How to complete this task -
What lines in the records below hold the string "nhận"? Please show them.
** Data for this exercise follows **
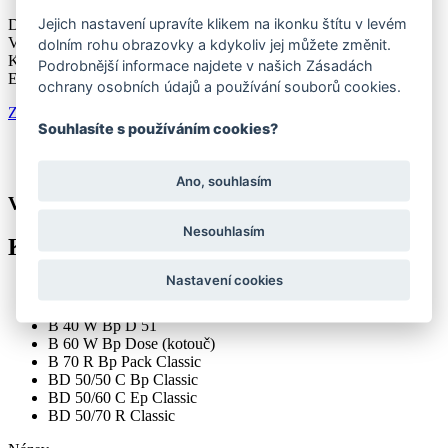
Jejich nastavení upravíte klikem na ikonku štítu v levém
Dostupnost:
do 3 dnů
Výrobce: Kärcher
dolním rohu obrazovky a kdykoliv jej můžete změnit.
Kód zboží: 49050260
Podrobnější informace najdete v našich Zásadách
EAN: 4039784639706
ochrany osobních údajů a používání souborů cookies.
Zeptat se na produkt
Ceník dopravy
Souhlasíte s používáním cookies?
Více o produktu
Technické parametry
Ano, souhlasím
VÍCE O PRODUKTU
Nesouhlasím
KOMPATIBILNÍ PŘÍSTROJE
Nastavení cookies
B 250 R + D 100
B 40 W Bp Pack Dose (kotouč)
B 40 W Bp D 51
B 60 W Bp Dose (kotouč)
B 70 R Bp Pack Classic
BD 50/50 C Bp Classic
BD 50/60 C Ep Classic
BD 50/70 R Classic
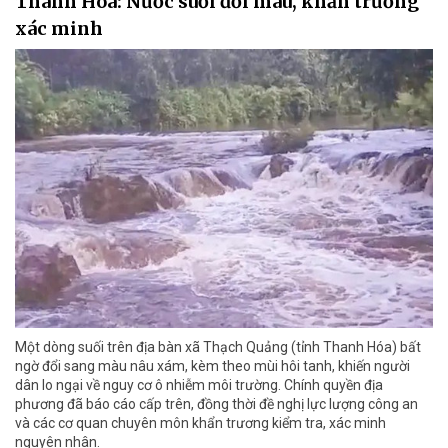
Thanh Hóa: Nước suối đổi màu, khẩn trương
xác minh
Một dòng suối trên địa bàn xã Thạch Quảng (tỉnh Thanh Hóa) bất
ngờ đổi sang màu nâu xám, kèm theo mùi hôi tanh, khiến người
dân lo ngại về nguy cơ ô nhiễm môi trường. Chính quyền địa
phương đã báo cáo cấp trên, đồng thời đề nghị lực lượng công an
và các cơ quan chuyên môn khẩn trương kiểm tra, xác minh
nguyên nhân.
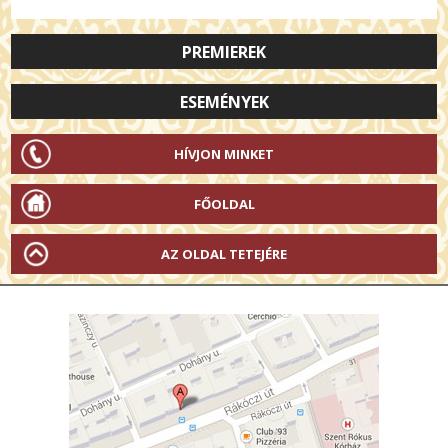
PREMIEREK
ESEMÉNYEK
HÍVJON MINKET
FŐOLDAL
AZ OLDAL TETEJÉRE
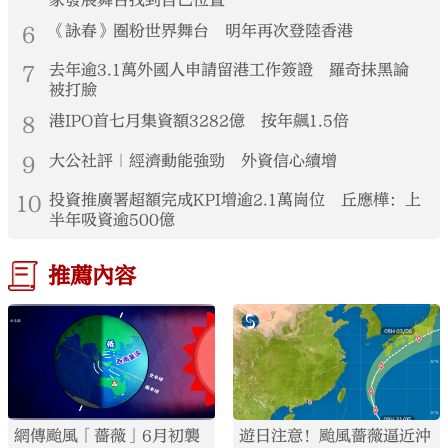
6
《詠春》圈粉世界舞台 明年再次登陸香港
7
去年逾3.1萬外國人申請留港工作簽證 羅奇抹黑論
被打臉
8
港IPO首七月集資額3282億 按年飆1.5倍
9
大公社評｜經濟動能強勁 外資信心續增
10
投資推廣署超額完成KPI增逾2.1萬崗位 丘應樺：上
半年吸資逾500億
推薦內容
網傳颱風「薔薇」6月初襲
遊日注意！颱風薔薇逼近沖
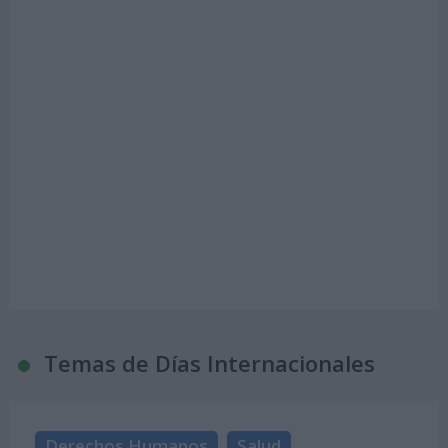
Temas de Días Internacionales
Derechos Humanos
Salud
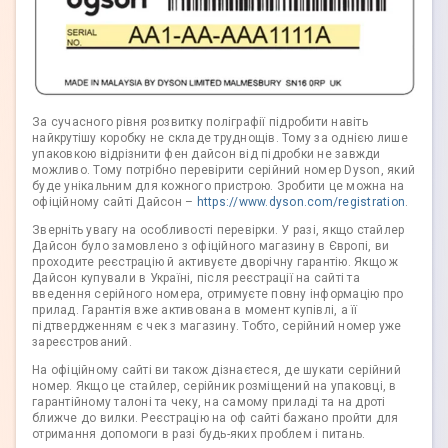
За сучасного рівня розвитку поліграфії підробити навіть
найкрутішу коробку не складе труднощів. Тому за однією лише
упаковкою відрізнити фен дайсон від підробки не завжди
можливо. Тому потрібно перевірити серійний номер Dyson, який
буде унікальним для кожного пристрою. Зробити це можна на
офіційному сайті Дайсон –
https://www.dyson.com/registration
.
Зверніть увагу на особливості перевірки. У разі, якщо стайлер
Дайсон було замовлено з офіційного магазину в Європі, ви
проходите реєстрацію й активуєте дворічну гарантію. Якщо ж
Дайсон купували в Україні, після реєстрації на сайті та
введення серійного номера, отримуєте повну інформацію про
прилад. Гарантія вже активована в момент купівлі, а її
підтвердженням є чек з магазину. Тобто, серійний номер уже
зареєстрований.
На офіційному сайті ви також дізнаєтеся, де шукати серійний
номер. Якщо це стайлер, серійник розміщений на упаковці, в
гарантійному талоні та чеку, на самому приладі та на дроті
ближче до вилки. Реєстрацію на оф сайті бажано пройти для
отримання допомоги в разі будь-яких проблем і питань.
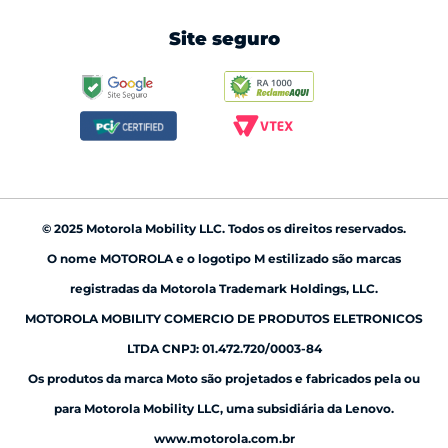
android auto
Site seguro
babá eletrônica
© 2025 Motorola Mobility LLC. Todos os direitos reservados.
O nome MOTOROLA e o logotipo M estilizado são marcas
registradas da Motorola Trademark Holdings, LLC.
MOTOROLA MOBILITY COMERCIO DE PRODUTOS ELETRONICOS
LTDA CNPJ: 01.472.720/0003-84
Os produtos da marca Moto são projetados e fabricados pela ou
para Motorola Mobility LLC, uma subsidiária da Lenovo.
www.motorola.com.br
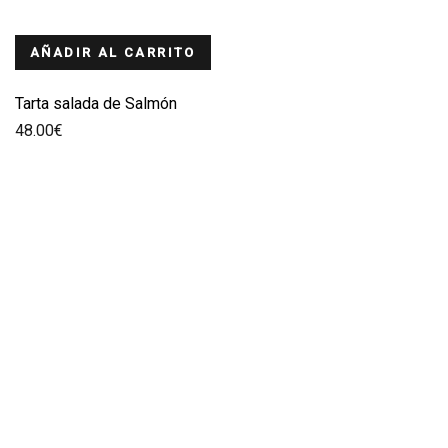
AÑADIR AL CARRITO
Tarta salada de Salmón
48.00
€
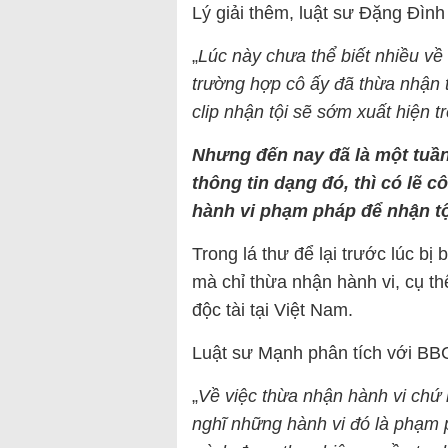
Lý giải thêm, luật sư Đặng Đình
„
Lúc này chưa thể biết nhiều v
trường hợp cô ấy đã thừa nhận tộ
clip nhận tội sẽ sớm xuất hiện t
Nhưng đến nay đã là một tuần 
thông tin dạng đó, thì có lẽ
hành vi phạm pháp để nhận tộ
Trong lá thư để lại trước lúc bị
mà chỉ thừa nhận hành vi, cụ th
độc tài tại Việt Nam.
Luật sư Mạnh phân tích với BB
„
Về việc thừa nhận hành vi chứ k
nghĩ những hành vi đó là phạm 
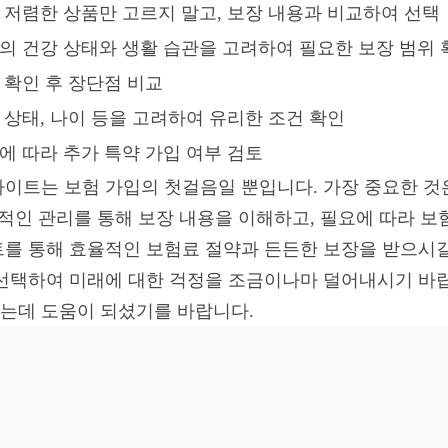
 저렴한 상품만 고르지 말고, 보장 내용과 비교하여 선택
의 건강 상태와 생활 습관을 고려하여 필요한 보장 범위 
 확인 후 장단점 비교
 상태, 나이 등을 고려하여 유리한 조건 확인
에 따라 추가 특약 가입 여부 검토
이트는 보험 가입의 첫걸음일 뿐입니다. 가장 중요한 것
속적인 관리를 통해 보장 내용을 이해하고, 필요에 따라 
를 통해 효율적인 보험료 절약과 든든한 보장을 받으시길
선택하여 미래에 대한 걱정을 조금이나마 덜어내시기 바랍
는데 도움이 되셨기를 바랍니다.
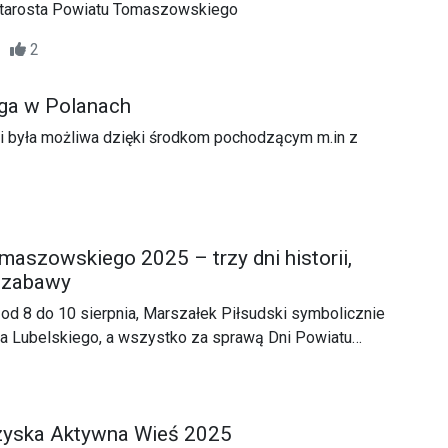
Starosta Powiatu Tomaszowskiego
34
2
ga w Polanach
ji była możliwa dzięki środkom pochodzącym m.in z
maszowskiego 2025 – trzy dni historii,
ej zabawy
od 8 do 10 sierpnia, Marszałek Piłsudski symbolicznie
 Lubelskiego, a wszystko za sprawą Dni Powiatu
5 czyli historycznego święta pełnego atrakcji, pokazów
zyska Aktywna Wieś 2025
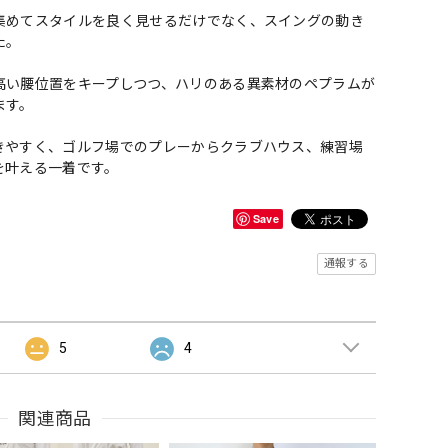
集めてスタイルを良く見せるだけでなく、スイングの動き
た。
高い腰位置をキープしつつ、ハリのある異素材のペプラムが
ます。
きやすく、ゴルフ場でのプレーからクラブハウス、練習場
を叶える一着です。
Save
通報する
5
4
関連商品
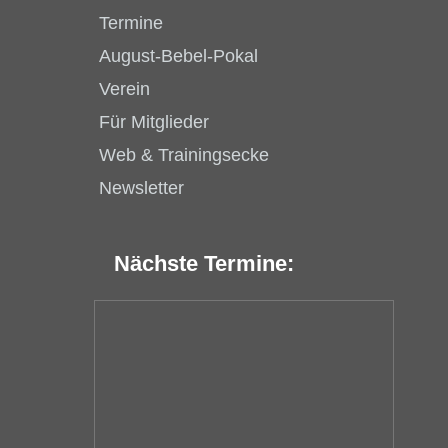
Termine
August-Bebel-Pokal
Verein
Für Mitglieder
Web & Trainingsecke
Newsletter
Nächste Termine:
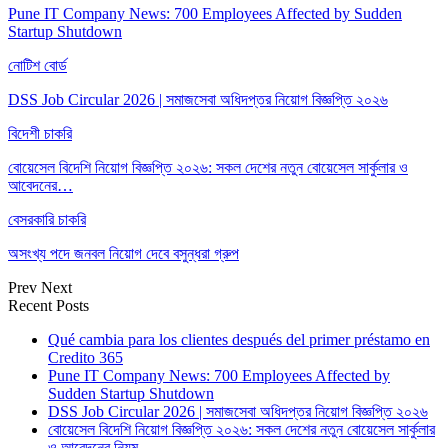
Pune IT Company News: 700 Employees Affected by Sudden
Startup Shutdown
নোটিশ বোর্ড
DSS Job Circular 2026 | সমাজসেবা অধিদপ্তর নিয়োগ বিজ্ঞপ্তি ২০২৬
বিদেশী চাকরি
বোয়েসেল বিদেশি নিয়োগ বিজ্ঞপ্তি ২০২৬: সকল দেশের নতুন বোয়েসেল সার্কুলার ও
আবেদনের…
বেসরকারি চাকরি
অসংখ্য পদে জনবল নিয়োগ দেবে বসুন্ধরা গ্রুপ
Prev
Next
Recent Posts
Qué cambia para los clientes después del primer préstamo en
Credito 365
Pune IT Company News: 700 Employees Affected by
Sudden Startup Shutdown
DSS Job Circular 2026 | সমাজসেবা অধিদপ্তর নিয়োগ বিজ্ঞপ্তি ২০২৬
বোয়েসেল বিদেশি নিয়োগ বিজ্ঞপ্তি ২০২৬: সকল দেশের নতুন বোয়েসেল সার্কুলার
ও আবেদনের নিয়ম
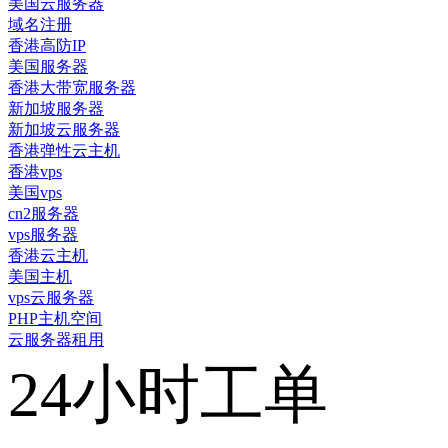
美国云服务器
域名注册
香港高防IP
美国服务器
香港大带宽服务器
新加坡服务器
新加坡云服务器
香港弹性云主机
香港vps
美国vps
cn2服务器
vps服务器
香港云主机
美国主机
vps云服务器
PHP主机空间
云服务器租用
24小时工单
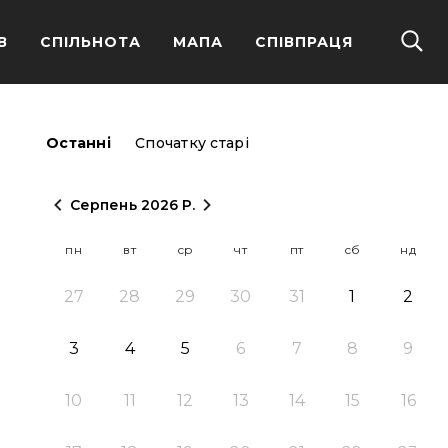
В
СПІЛЬНОТА
МАПА
СПІВПРАЦЯ
останні
спочатку старі
Серпень 2026 Р.
пн
вт
ср
чт
пт
сб
нд
27
28
29
30
31
1
2
3
4
5
6
7
8
9
10
11
12
13
14
15
16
** End of Data for this exercise **
Result for this task -
trường hợp cô ấy đã thừa nhận tộ
clip nhận tội sẽ sớm xuất hiện t
hành vi phạm pháp để nhận tộ
mà chỉ thừa nhận hành vi, cụ th
Về việc thừa nhận hành vi chứ k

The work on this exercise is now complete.